The first stamps of Nova Scotia were issued in 1 September 1851, each with dimensions and design similar to the New Brunswick issue showing the Crown and Heraldic Flowers of the UK but with the Mayflower of Nova Scotia and the 1d value inset with a portrait of Queen Victoria. Typically for the early Perkins Bacon stamps they are imperforate and on blued paper.
The 1d, 3d & 6d values are known bisected due to shortages or unusual postal rates, for example the Royal Collection contains a piece bearing several stamps including 3d bisected diagonally to make a 10½d rate for either an internal parcel or a heavy letter to England via New York, Nova Scotia was one of the first colonies to offer a parcel post.
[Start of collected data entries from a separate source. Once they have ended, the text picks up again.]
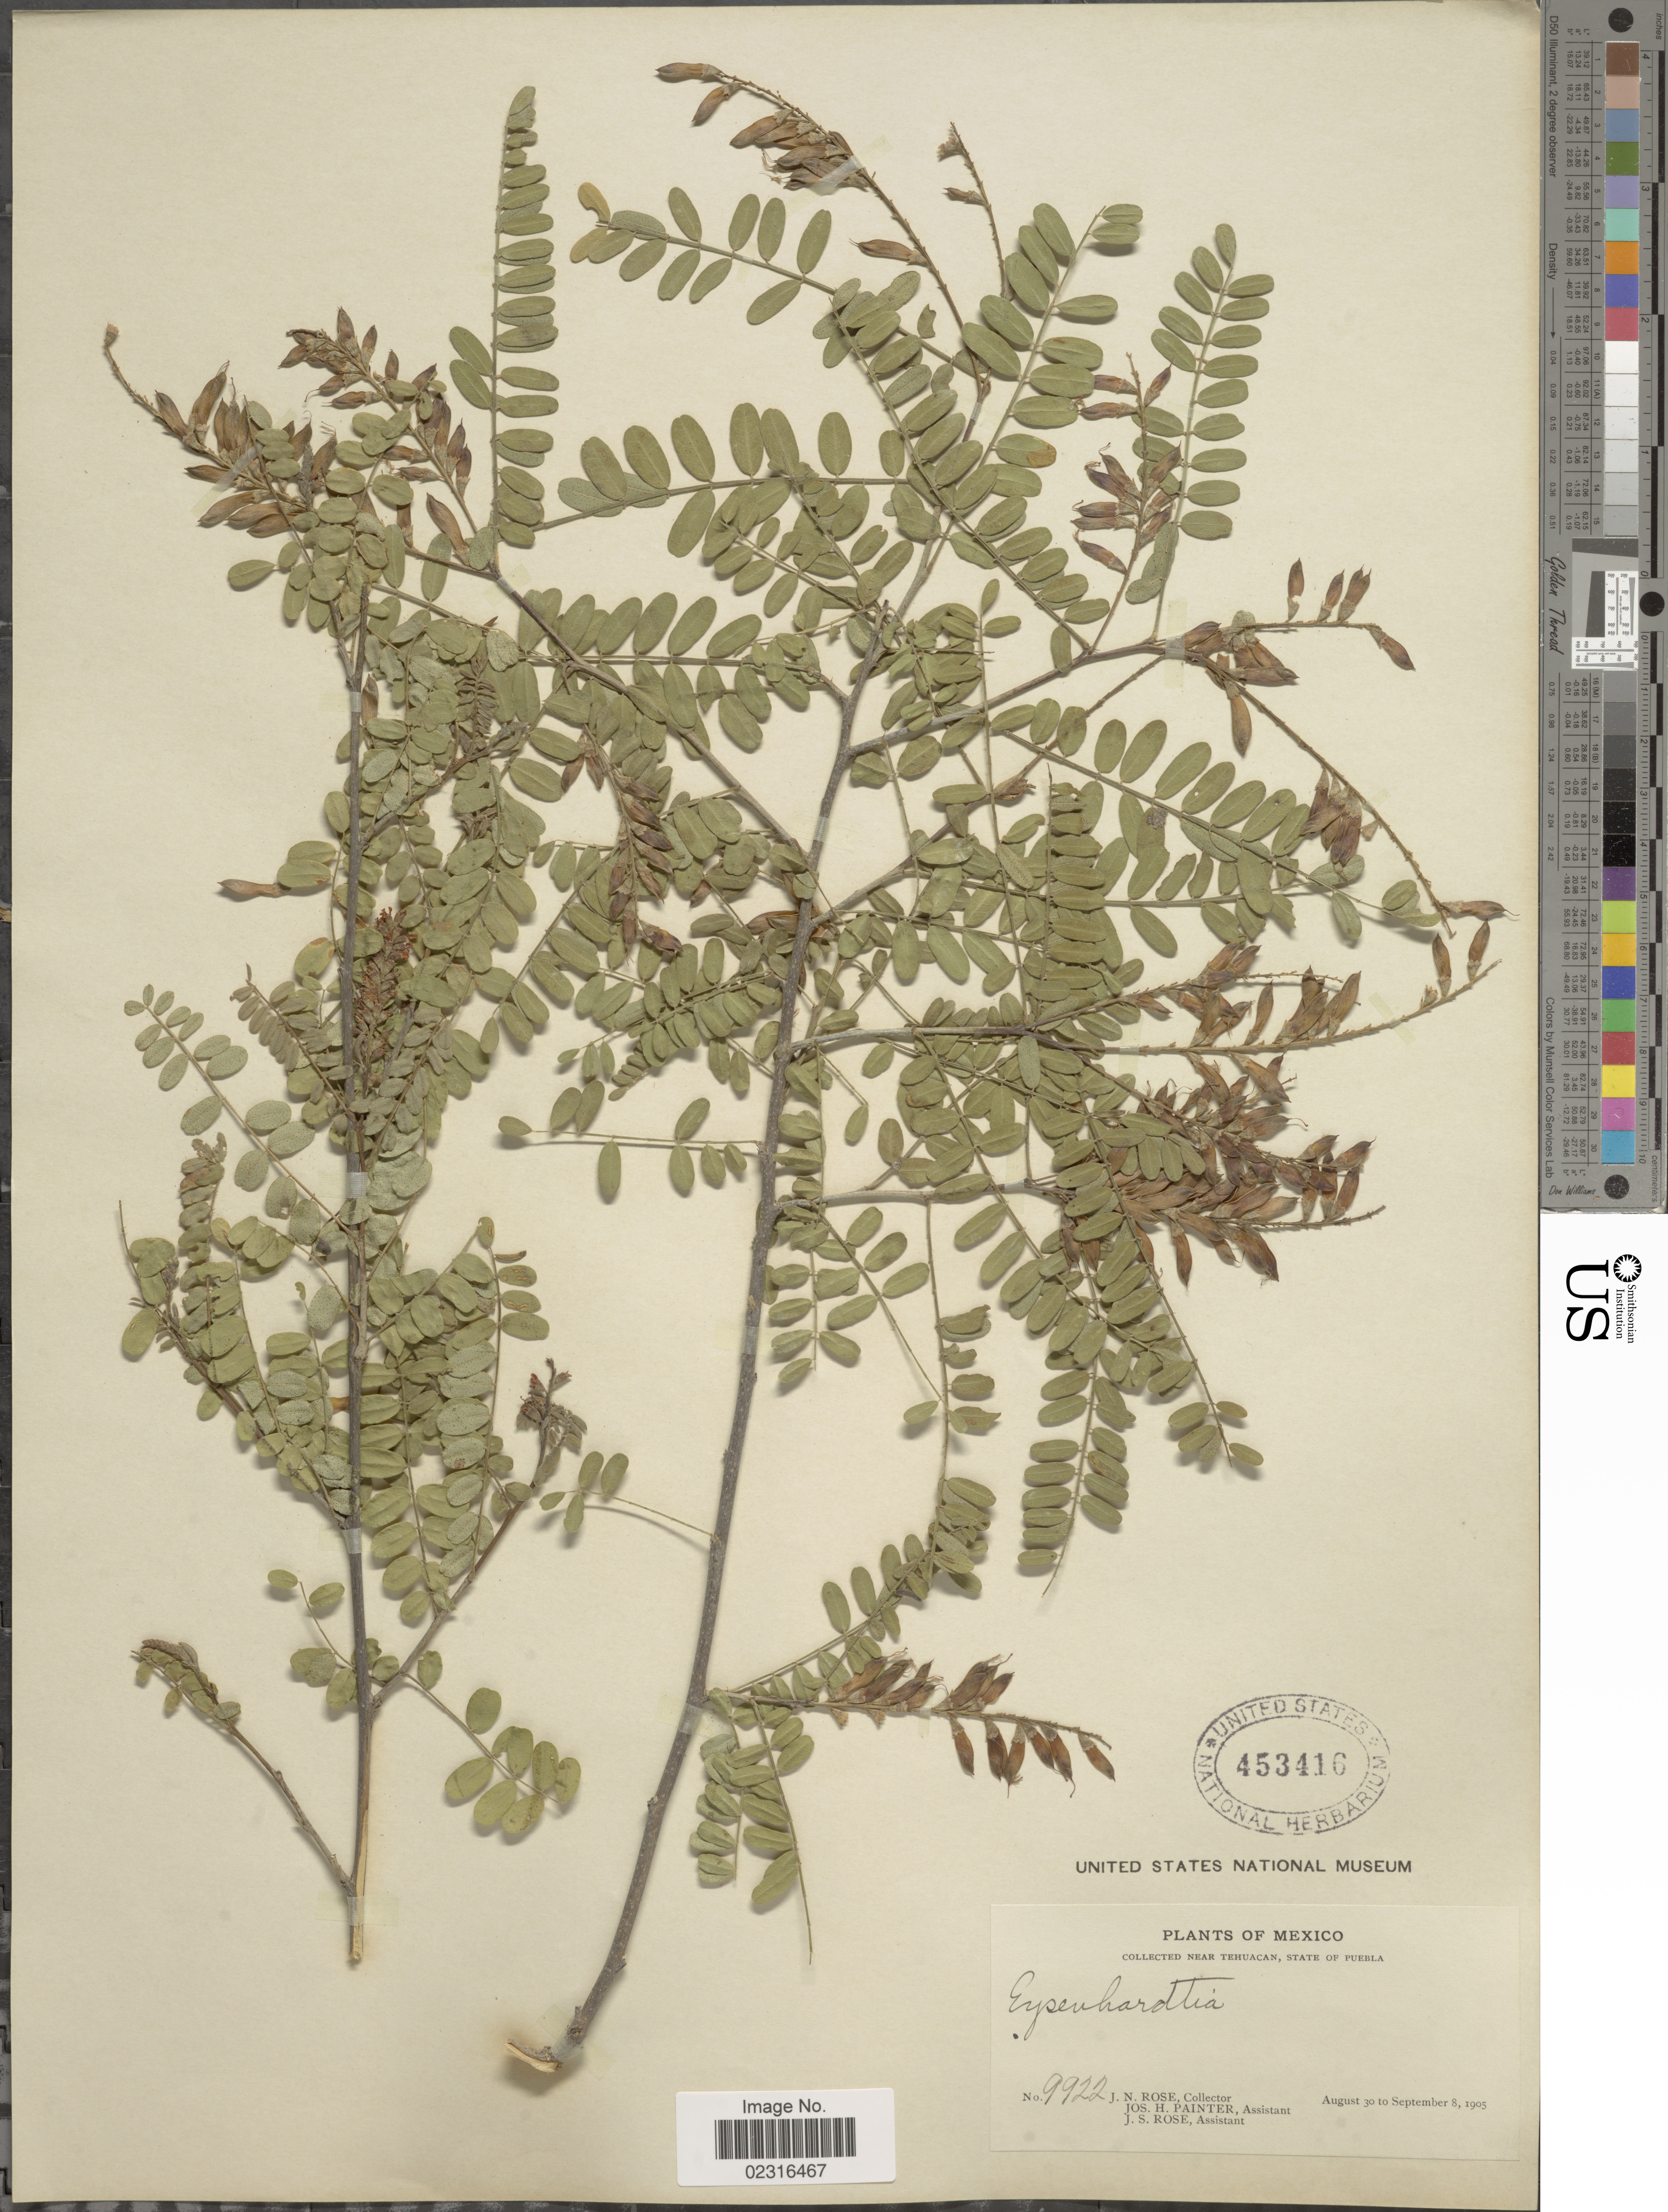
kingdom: Plantae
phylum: Tracheophyta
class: Magnoliopsida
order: Fabales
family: Fabaceae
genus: Eysenhardtia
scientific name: Eysenhardtia platycarpa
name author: Pennell & Saff.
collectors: J. N. Rose, J. H. Painter & J. S. Rose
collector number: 9922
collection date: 1905-08-30/1905-09-08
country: Mexico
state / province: Puebla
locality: Near Tehuacan.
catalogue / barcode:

The 6d vale is known quartered to make 1½d.
In the same series there are three different shades listed for the 1 shilling value, including a ‘cold violet’. To our knowledge this is the only use of this term for a shade within the Stanley Gibbons listings.
This wild and beautiful province is in effect a peninsula attached to New Brunswick on the Atlantic coast of Canada. A large but sparsely populated area which has proved popular with collectors of postmarks due to its range of small PO’s. The greatest collections of this area have not only included the first imperf issue with its bisects and covers bearing exotic frankings & postal rates but also postmarks, proofs, the elegant 1860-63 issue on different papers showing a more mature Queen Victoria and the colony’s postal relationships with its larger neighbours.